Out-of-Order Packets

Count of RTP packets arriving in the wrong sequence — indicates multipath routing, network instability, or QoS issues that cause audio glitches and video artifacts.

Out-of-Order Packets

PropertyValue
Keyout_of_order_packets
UnitPackets
TypeCounter
DirectionReceive
RFCRFC 3550

What It Measures

Out-of-Order Packets counts the number of RTP packets that arrive at the endpoint in a different order than they were sent. Packet 101 should arrive before packet 102, but if 102 arrives first, packet 101 is counted as out-of-order when it eventually shows up.

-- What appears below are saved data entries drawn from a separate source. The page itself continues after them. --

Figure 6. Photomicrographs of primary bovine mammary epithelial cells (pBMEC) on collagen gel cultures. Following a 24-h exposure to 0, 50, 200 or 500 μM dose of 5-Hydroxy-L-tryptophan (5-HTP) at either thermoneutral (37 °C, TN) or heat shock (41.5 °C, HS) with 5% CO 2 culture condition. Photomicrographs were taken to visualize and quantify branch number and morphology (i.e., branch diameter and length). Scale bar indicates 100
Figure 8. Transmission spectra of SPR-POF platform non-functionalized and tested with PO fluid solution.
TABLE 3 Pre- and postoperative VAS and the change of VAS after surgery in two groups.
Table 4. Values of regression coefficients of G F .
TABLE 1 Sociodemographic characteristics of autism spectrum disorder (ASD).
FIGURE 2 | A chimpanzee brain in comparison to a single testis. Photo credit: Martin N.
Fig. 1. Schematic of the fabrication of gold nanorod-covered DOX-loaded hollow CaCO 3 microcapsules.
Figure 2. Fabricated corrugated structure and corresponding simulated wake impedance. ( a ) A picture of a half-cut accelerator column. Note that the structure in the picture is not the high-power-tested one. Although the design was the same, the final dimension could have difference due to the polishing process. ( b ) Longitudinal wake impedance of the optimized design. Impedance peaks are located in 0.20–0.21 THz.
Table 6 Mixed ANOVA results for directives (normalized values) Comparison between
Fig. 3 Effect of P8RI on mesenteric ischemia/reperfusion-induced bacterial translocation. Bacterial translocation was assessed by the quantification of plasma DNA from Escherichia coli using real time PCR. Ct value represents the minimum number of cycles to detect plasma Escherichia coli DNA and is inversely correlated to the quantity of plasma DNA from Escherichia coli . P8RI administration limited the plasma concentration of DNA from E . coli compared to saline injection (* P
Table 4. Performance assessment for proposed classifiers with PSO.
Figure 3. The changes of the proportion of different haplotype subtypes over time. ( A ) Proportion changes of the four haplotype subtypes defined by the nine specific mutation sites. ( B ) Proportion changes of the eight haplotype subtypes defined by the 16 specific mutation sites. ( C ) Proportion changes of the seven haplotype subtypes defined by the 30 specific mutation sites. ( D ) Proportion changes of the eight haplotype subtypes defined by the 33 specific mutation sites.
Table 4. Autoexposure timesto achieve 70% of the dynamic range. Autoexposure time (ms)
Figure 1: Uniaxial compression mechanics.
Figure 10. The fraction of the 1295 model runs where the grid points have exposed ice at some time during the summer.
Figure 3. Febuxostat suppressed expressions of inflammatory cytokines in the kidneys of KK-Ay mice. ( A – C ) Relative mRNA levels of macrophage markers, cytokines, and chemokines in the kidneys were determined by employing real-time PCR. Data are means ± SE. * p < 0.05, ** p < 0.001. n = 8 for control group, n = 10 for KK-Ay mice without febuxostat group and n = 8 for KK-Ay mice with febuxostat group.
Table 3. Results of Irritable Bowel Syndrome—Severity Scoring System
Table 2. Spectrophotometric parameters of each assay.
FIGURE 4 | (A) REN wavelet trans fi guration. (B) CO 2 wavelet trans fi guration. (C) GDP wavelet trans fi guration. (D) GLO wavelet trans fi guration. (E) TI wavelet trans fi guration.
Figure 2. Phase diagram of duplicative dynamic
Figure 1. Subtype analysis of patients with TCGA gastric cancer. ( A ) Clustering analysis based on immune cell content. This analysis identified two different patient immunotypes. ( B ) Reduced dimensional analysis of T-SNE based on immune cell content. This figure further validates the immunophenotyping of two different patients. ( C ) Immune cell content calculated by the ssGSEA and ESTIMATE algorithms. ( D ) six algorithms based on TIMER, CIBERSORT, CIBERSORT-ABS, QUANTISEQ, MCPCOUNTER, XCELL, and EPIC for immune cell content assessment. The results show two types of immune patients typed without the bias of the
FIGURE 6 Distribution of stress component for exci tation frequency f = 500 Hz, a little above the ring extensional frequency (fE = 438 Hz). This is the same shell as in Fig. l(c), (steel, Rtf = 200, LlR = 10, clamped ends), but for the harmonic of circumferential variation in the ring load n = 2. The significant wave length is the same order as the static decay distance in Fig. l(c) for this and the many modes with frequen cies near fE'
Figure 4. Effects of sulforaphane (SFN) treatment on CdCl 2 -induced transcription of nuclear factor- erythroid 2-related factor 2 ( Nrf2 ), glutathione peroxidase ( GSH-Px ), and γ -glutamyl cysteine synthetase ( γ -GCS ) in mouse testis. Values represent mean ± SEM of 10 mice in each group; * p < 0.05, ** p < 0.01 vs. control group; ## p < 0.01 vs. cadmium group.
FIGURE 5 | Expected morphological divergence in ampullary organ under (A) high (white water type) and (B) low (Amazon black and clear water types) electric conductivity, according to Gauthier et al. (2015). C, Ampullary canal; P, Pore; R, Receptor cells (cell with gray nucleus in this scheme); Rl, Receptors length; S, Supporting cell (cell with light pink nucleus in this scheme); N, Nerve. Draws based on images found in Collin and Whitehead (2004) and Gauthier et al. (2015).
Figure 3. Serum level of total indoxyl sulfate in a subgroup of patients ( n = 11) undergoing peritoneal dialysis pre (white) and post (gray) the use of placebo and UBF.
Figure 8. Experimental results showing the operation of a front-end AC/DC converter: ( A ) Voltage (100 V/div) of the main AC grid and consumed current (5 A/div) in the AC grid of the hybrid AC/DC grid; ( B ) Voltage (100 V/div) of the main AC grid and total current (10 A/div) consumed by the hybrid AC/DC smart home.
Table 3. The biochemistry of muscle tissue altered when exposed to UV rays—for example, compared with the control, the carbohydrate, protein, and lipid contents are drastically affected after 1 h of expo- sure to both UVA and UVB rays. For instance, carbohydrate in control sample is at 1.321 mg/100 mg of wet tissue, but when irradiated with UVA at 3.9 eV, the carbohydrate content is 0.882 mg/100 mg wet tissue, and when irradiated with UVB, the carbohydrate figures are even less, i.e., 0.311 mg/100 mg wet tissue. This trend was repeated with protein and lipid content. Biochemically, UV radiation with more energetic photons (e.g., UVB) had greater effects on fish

In a well-behaved network, packets follow the same path and arrive in the order they were sent. When packets take different routes — or encounter different queuing delays — they can arrive out of sequence. The receiver must then reorder them before playback.

Why It Matters

Out-of-order packets create real problems for media quality:

  • Audio glitches — The jitter buffer can compensate for some reordering, but packets that arrive too late to be reordered are effectively lost. This creates brief audio gaps or clicks.
  • Video artifacts — Video frames depend on packet order for decoding. Out-of-order packets can corrupt frame assembly, causing visual glitches until the next keyframe.
  • Jitter buffer pressure — The jitter buffer must be sized to accommodate not just timing variation but also reordering depth. More reordering means larger buffers and higher playout delay.
  • False loss detection — Some loss detection mechanisms may briefly report a packet as lost before it arrives out of order, creating misleading intermediate metrics.

How CallMeter Measures It

CallMeter tracks the expected RTP sequence number for each incoming stream. When a packet arrives with a sequence number lower than the current expected value (indicating it arrived after a later packet), it is counted as out-of-order. The counter increments throughout the call.

Thresholds

LevelValueMeaning
Normal0Expected in a healthy network
WarningAbove 3Network path instability
CriticalAbove 15Significant multipath or routing issues

What Causes Out-of-Order Packets

  • Multipath routing (ECMP) — Different packets in the same flow get routed through different paths with different latencies, causing them to arrive out of order.
  • QoS reclassification — If some packets get classified into different QoS queues mid-stream (due to DSCP remarking or policy changes), they experience different queuing delays.
  • Network path changes — BGP reconvergence or OSPF recalculation during a call can temporarily cause packets to take different routes.
  • WiFi retransmission — WiFi MAC-layer retransmissions can delay individual packets, causing them to arrive after subsequent packets.
  • Load balancer issues — Some load balancers do not maintain per-flow affinity for UDP, distributing packets from the same RTP stream across different backend paths.

How to Fix It

  1. Ensure per-flow ECMP hashing. If using multipath routing, configure hash-based load balancing on the 5-tuple (source IP, dest IP, source port, dest port, protocol) to keep all packets in a flow on the same path.
  2. Check QoS consistency. Verify that DSCP markings are preserved end-to-end and all devices classify RTP traffic the same way.
  3. Use wired connections. WiFi retransmission is a common source of reordering. Use wired connections for SIP infrastructure.
  4. Verify load balancer configuration. Ensure UDP session affinity is configured on any load balancers in the media path.
  5. Monitor path stability. Correlate out-of-order spikes with network events like routing changes or failovers.